If you're not using the built-in Rails form or AJAX helpers (maybe you're doing unobstrusive JS or using a JS MVC framework), you'll have to set the token yourself on the client side and send it along with your data when submitting a POST request. You'd put a line like this in the <head> of your layout:
<%= javascript_tag "window._token = '#{form_authenticity_token}'" %>
Then your AJAX function would post the token with your other data (example with jQuery):
$.post(url, {
id: theId,
authenticity_token: window._token
});
I had a similar situation and the problem was that I was not sending through the right content type headers - I was requesting text/json and I should have been requesting application/json.
I used curl the following to test my application (modify as necessary):
curl -H "Content-Type: application/json" -d '{"person": {"last_name": "Lambie","first_name": "Matthew"}}' -X POST http://localhost:3000/people.json -i
Or you can save the JSON to a local file and call curl like this:
curl -H "Content-Type: application/json" -v -d #person.json -X POST http://localhost:3000/people.json -i
When I changed the content type headers to the right application/json all my troubles went away and I no longer needed to disable forgery protection.

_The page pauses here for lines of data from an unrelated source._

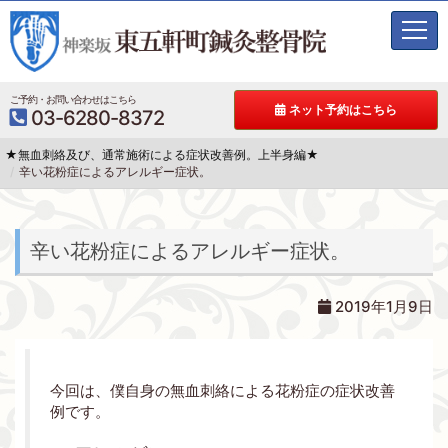
t
o
g
g
ご予約・お問い合わせはこちら
ネット予約はこちら
03-6280-8372
l
e
★無血刺絡及び、通常施術による症状改善例。上半身編★
n
辛い花粉症によるアレルギー症状。
a
v
i
g
辛い花粉症によるアレルギー症状。
a
t
2019年1月9日
i
o
n
今回は、僕自身の無血刺絡による花粉症の症状改善
例です。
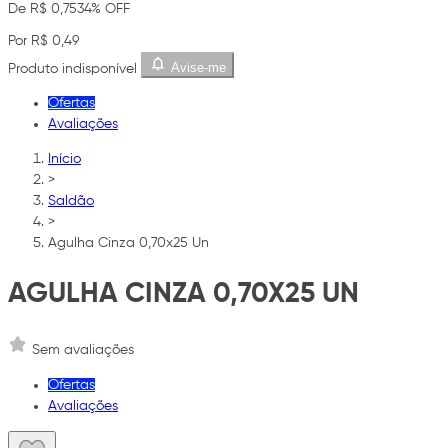
De R$ 0,75
34% OFF
Por R$ 0,49
Avise-me
Produto indisponível
Ofertas
Avaliações
Início
>
Saldão
>
Agulha Cinza 0,70x25 Un
AGULHA CINZA 0,70X25 UN
Sem avaliações
Ofertas
Avaliações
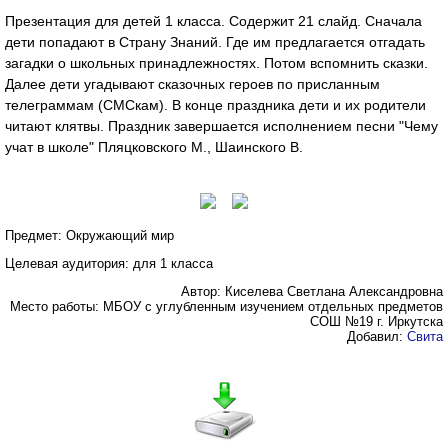
Презентация для детей 1 класса. Содержит 21 слайд. Сначала
дети попадают в Страну Знаний. Где им предлагается отгадать
загадки о школьных принадлежностях. Потом вспомнить сказки.
Далее дети угадывают сказочных героев по присланным
телеграммам (СМСкам). В конце праздника дети и их родители
читают клятвы. Праздник завершается исполнением песни "Чему
учат в школе" Пляцковского М., Шаинского В.
Предмет: Окружающий мир
Целевая аудитория: для 1 класса
Автор: Киселева Светлана Александровна
Место работы: МБОУ с углубленным изучением отдельных предметов
СОШ №19 г. Иркутска
Добавил:
Свита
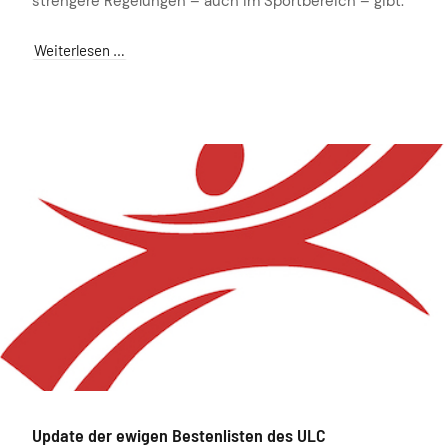
strengere Regelungen – auch im Sportbereich – gibt.
Weiterlesen …
Update der ewigen Bestenlisten des ULC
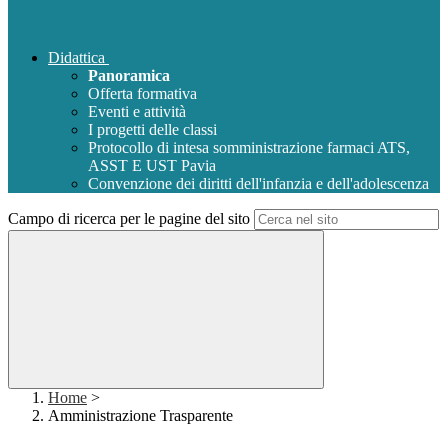
Didattica
Panoramica
Offerta formativa
Eventi e attività
I progetti delle classi
Protocollo di intesa somministrazione farmaci ATS,
ASST E UST Pavia
Convenzione dei diritti dell'infanzia e dell'adolescenza
Campo di ricerca per le pagine del sito
Home
>
Amministrazione Trasparente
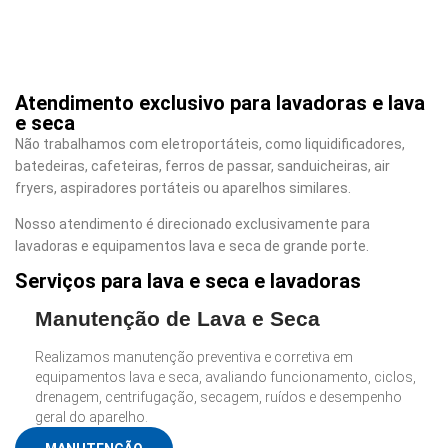
Atendimento exclusivo para lavadoras e lava
e seca
Não trabalhamos com eletroportáteis, como liquidificadores,
batedeiras, cafeteiras, ferros de passar, sanduicheiras, air
fryers, aspiradores portáteis ou aparelhos similares.
Nosso atendimento é direcionado exclusivamente para
lavadoras e equipamentos lava e seca de grande porte.
Serviços para lava e seca e lavadoras
Manutenção de Lava e Seca
Realizamos manutenção preventiva e corretiva em
equipamentos lava e seca, avaliando funcionamento, ciclos,
drenagem, centrifugação, secagem, ruídos e desempenho
geral do aparelho.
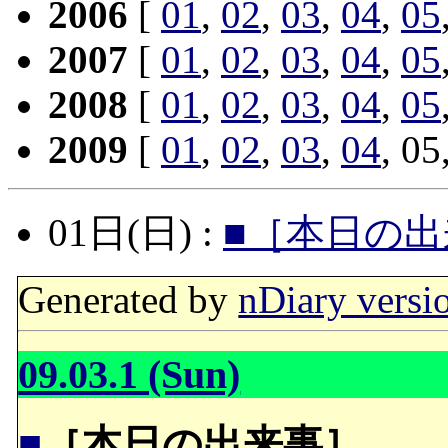
2006
[
01
,
02
,
03
,
04
,
05
2007
[
01
,
02
,
03
,
04
,
05
2008
[
01
,
02
,
03
,
04
,
05
2009
[
01
,
02
,
03
,
04
, 05
01日(日) :
■［本日の出
Generated by
nDiary versi
09.03.1 (Sun)
■
［本日の出来事］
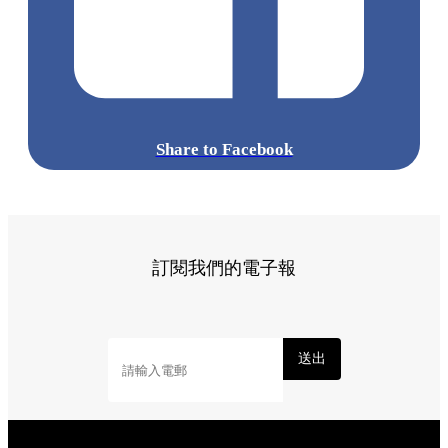
Share to Facebook
訂閱我們的電子報
送出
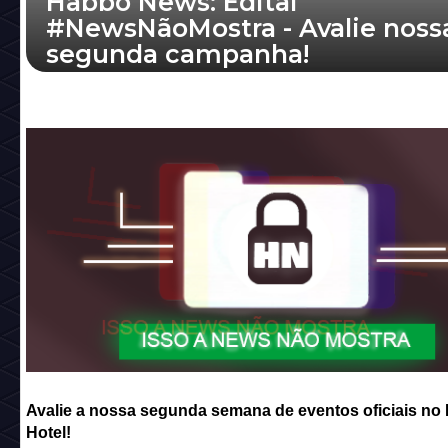
Habbo News: Edital
#NewsNãoMostra - Avalie noss
segunda campanha!
Avalie a nossa segunda semana de eventos o
no Habbo Hotel!
Avalie a nossa segunda semana de eventos oficiais no
Hotel!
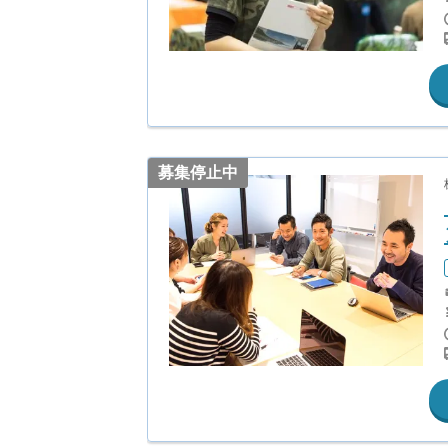
募集停止中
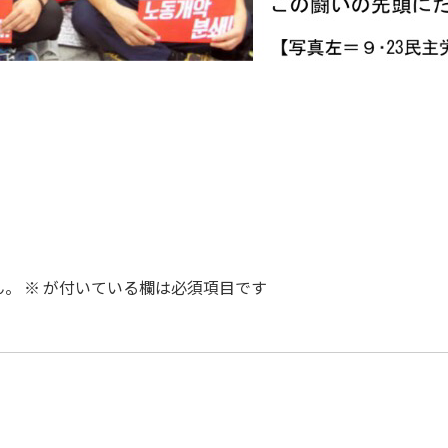
ん。
※
が付いている欄は必須項目です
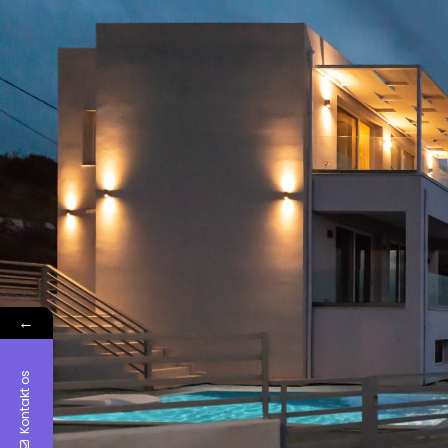
←
Kontakt os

This is the same as #user1756254's answer but in Rails 5 you need to use a bit more different syntax:
protect_from_forgery unless: -> { request.format.json? }
Source: http://api.rubyonrails.org/v5.0/classes/ActionController/RequestForgeryProtection.html
Adding up to andymism's answer you can use this to apply the default inclusion of the TOKEN in every POST request:
$(document).ajaxSend(function(event, request, settings) {
if ( settings.type == 'POST' || settings.type == 'post') {
settings.data = (settings.data ? settings.data + "&" : "")
+ "authenticity_token=" + encodeURIComponent( window._token );
}
});
Since Rails 4.2, we have another way is to avoid verify_authenticity_token using skip_before_filter in your Rails App:
skip_before_action :verify_authenticity_token, only: [:action1, :action2]
This will let curl to do its job.
Ruby on Rails 4.2 Release Notes: https://guiarails.com.br/4_2_release_notes.html
As long as the JavaScript lives on the website served by Rails (for example: a JS snippet; or React app managed via webpacker) you can use the the value in csrf_meta_tags included in application.html.erb by default.
In application.html.erb:
<html>
<head>
...
<%= csrf_meta_tags %>
...
Therefore in the HTML of your website:
<html>
<head>
<meta name="csrf-token" content="XZY">
Grab the token from the content property and use it in the request:
const token = document.head.querySelector('meta[name="csrf-token"]').content
const response = await fetch("/entities/1", {
method: 'PATCH',
headers: {
'Content-Type': 'application/json'
},
body: JSON.stringify({ authenticity_token: token, entity: { name: "new name" } })
});
This is similar to #andrewle's answer but there's no need for an additional token.
To add to Fernando's answer, if your controller responds to both json and html, you can use:
skip_before_filter :verify_authenticity_token, if: :json_request?